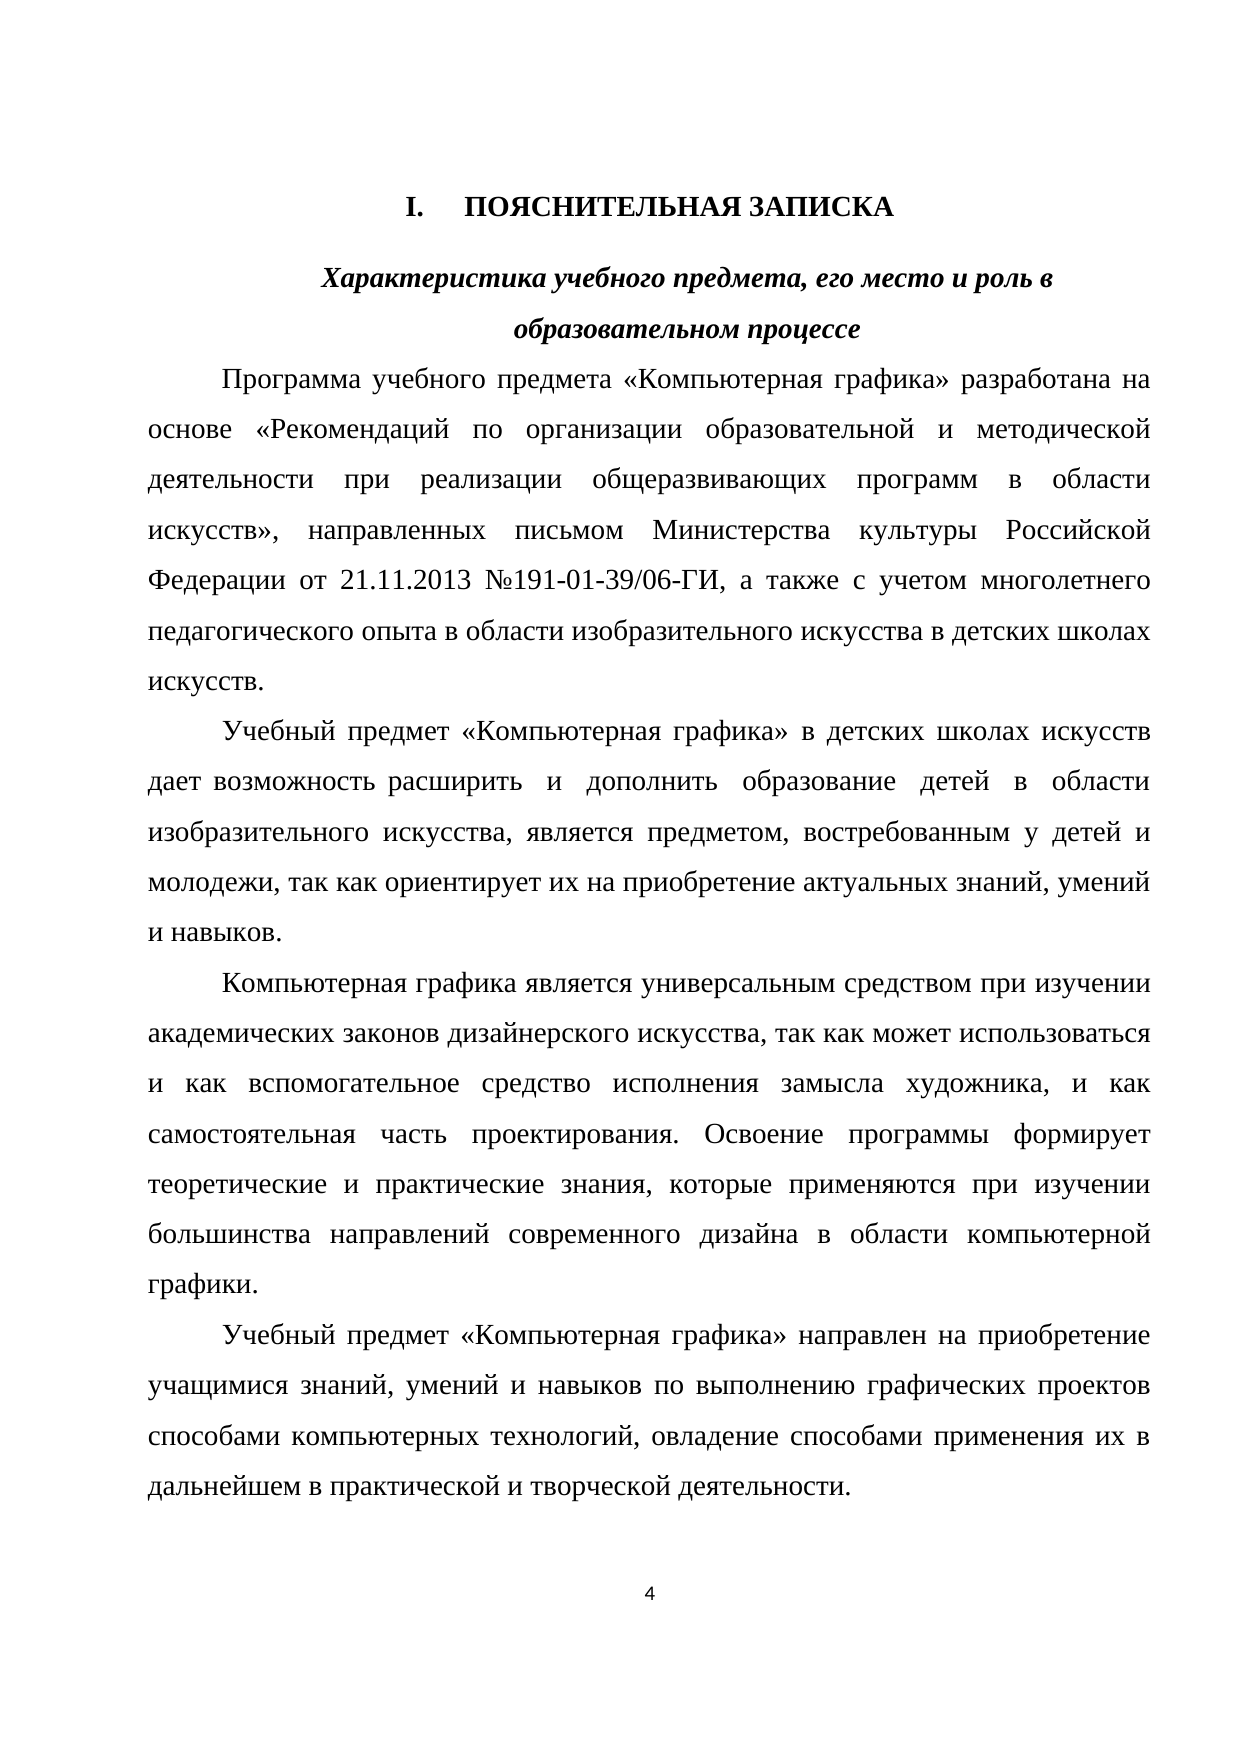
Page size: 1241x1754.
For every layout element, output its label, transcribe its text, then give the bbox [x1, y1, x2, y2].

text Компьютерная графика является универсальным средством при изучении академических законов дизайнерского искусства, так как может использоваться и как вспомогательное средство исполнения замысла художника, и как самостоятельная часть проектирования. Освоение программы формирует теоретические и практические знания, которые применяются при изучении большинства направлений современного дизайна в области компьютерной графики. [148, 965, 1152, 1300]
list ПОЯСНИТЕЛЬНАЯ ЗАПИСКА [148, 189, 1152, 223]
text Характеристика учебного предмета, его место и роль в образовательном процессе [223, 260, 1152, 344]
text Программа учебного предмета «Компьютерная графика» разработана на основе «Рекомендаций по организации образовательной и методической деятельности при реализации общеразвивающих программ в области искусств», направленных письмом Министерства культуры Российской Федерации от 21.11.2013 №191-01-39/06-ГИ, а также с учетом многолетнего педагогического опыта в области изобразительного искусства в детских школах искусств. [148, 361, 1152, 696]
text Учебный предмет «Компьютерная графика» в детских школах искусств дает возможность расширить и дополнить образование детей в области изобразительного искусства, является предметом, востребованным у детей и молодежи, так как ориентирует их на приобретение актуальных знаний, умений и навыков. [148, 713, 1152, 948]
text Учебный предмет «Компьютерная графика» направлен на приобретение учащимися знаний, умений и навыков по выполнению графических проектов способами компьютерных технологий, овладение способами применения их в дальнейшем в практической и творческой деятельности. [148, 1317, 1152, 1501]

=-=-=

Every line of the listing above is to be retyped exactly, but the pictures are to be dropped.

[SOLUTION TO THE EXERCISE]
Page size: 1241x1754.
For every layout element, output its label, transcribe its text, then give the bbox [x1, y1, x2, y2].

text Компьютерная графика является универсальным средством при изучении академических законов дизайнерского искусства, так как может использоваться и как вспомогательное средство исполнения замысла художника, и как самостоятельная часть проектирования. Освоение программы формирует теоретические и практические знания, которые применяются при изучении большинства направлений современного дизайна в области компьютерной графики. [148, 965, 1152, 1300]
list ПОЯСНИТЕЛЬНАЯ ЗАПИСКА [148, 189, 1152, 223]
text Характеристика учебного предмета, его место и роль в образовательном процессе [223, 260, 1152, 344]
text Программа учебного предмета «Компьютерная графика» разработана на основе «Рекомендаций по организации образовательной и методической деятельности при реализации общеразвивающих программ в области искусств», направленных письмом Министерства культуры Российской Федерации от 21.11.2013 №191-01-39/06-ГИ, а также с учетом многолетнего педагогического опыта в области изобразительного искусства в детских школах искусств. [148, 361, 1152, 696]
text Учебный предмет «Компьютерная графика» в детских школах искусств дает возможность расширить и дополнить образование детей в области изобразительного искусства, является предметом, востребованным у детей и молодежи, так как ориентирует их на приобретение актуальных знаний, умений и навыков. [148, 713, 1152, 948]
text Учебный предмет «Компьютерная графика» направлен на приобретение учащимися знаний, умений и навыков по выполнению графических проектов способами компьютерных технологий, овладение способами применения их в дальнейшем в практической и творческой деятельности. [148, 1317, 1152, 1501]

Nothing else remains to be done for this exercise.